Reproduce the records from the first line through the line with "Shown: 5 (mV)", both ends included, replacing every "voltmeter" with "voltage meter" and leaving everything else unchanged.

Segment Open

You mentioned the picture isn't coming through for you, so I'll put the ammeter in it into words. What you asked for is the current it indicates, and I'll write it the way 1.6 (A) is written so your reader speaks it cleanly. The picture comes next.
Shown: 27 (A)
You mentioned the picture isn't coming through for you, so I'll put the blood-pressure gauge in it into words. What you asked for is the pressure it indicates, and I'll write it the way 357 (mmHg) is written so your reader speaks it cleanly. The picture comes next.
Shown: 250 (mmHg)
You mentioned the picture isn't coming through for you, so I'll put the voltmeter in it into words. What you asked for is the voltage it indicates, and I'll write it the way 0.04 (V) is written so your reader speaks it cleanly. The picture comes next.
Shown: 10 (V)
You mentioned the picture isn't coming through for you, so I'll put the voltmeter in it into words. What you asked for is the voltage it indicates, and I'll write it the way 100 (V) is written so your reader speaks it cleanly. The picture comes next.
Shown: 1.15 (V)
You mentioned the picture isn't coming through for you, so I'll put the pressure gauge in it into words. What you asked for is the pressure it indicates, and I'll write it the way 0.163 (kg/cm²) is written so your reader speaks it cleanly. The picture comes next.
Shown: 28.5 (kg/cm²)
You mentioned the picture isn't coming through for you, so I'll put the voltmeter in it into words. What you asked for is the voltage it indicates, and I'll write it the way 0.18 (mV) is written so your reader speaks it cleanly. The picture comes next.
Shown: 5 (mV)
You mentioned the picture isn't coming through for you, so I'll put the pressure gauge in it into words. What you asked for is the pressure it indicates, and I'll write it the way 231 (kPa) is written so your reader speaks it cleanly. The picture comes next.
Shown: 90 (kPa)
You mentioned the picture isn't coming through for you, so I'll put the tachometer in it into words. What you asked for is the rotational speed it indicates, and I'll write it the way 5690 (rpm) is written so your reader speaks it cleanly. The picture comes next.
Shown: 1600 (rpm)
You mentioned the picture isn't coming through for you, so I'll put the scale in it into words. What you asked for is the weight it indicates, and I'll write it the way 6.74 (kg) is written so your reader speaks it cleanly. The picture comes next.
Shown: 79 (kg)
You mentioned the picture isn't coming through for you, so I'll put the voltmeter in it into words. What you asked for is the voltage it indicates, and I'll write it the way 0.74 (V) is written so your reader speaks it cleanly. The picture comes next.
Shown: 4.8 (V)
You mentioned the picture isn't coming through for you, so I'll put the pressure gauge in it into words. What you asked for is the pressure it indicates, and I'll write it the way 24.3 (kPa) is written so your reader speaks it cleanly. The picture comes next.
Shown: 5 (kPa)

Segment Closed

Your solution
You mentioned the picture isn't coming through for you, so I'll put the ammeter in it into words. What you asked for is the current it indicates, and I'll write it the way 1.6 (A) is written so your reader speaks it cleanly. The picture comes next.
Shown: 27 (A)
You mentioned the picture isn't coming through for you, so I'll put the blood-pressure gauge in it into words. What you asked for is the pressure it indicates, and I'll write it the way 357 (mmHg) is written so your reader speaks it cleanly. The picture comes next.
Shown: 250 (mmHg)
You mentioned the picture isn't coming through for you, so I'll put the voltage meter in it into words. What you asked for is the voltage it indicates, and I'll write it the way 0.04 (V) is written so your reader speaks it cleanly. The picture comes next.
Shown: 10 (V)
You mentioned the picture isn't coming through for you, so I'll put the voltage meter in it into words. What you asked for is the voltage it indicates, and I'll write it the way 100 (V) is written so your reader speaks it cleanly. The picture comes next.
Shown: 1.15 (V)
You mentioned the picture isn't coming through for you, so I'll put the pressure gauge in it into words. What you asked for is the pressure it indicates, and I'll write it the way 0.163 (kg/cm²) is written so your reader speaks it cleanly. The picture comes next.
Shown: 28.5 (kg/cm²)
You mentioned the picture isn't coming through for you, so I'll put the voltage meter in it into words. What you asked for is the voltage it indicates, and I'll write it the way 0.18 (mV) is written so your reader speaks it cleanly. The picture comes next.
Shown: 5 (mV)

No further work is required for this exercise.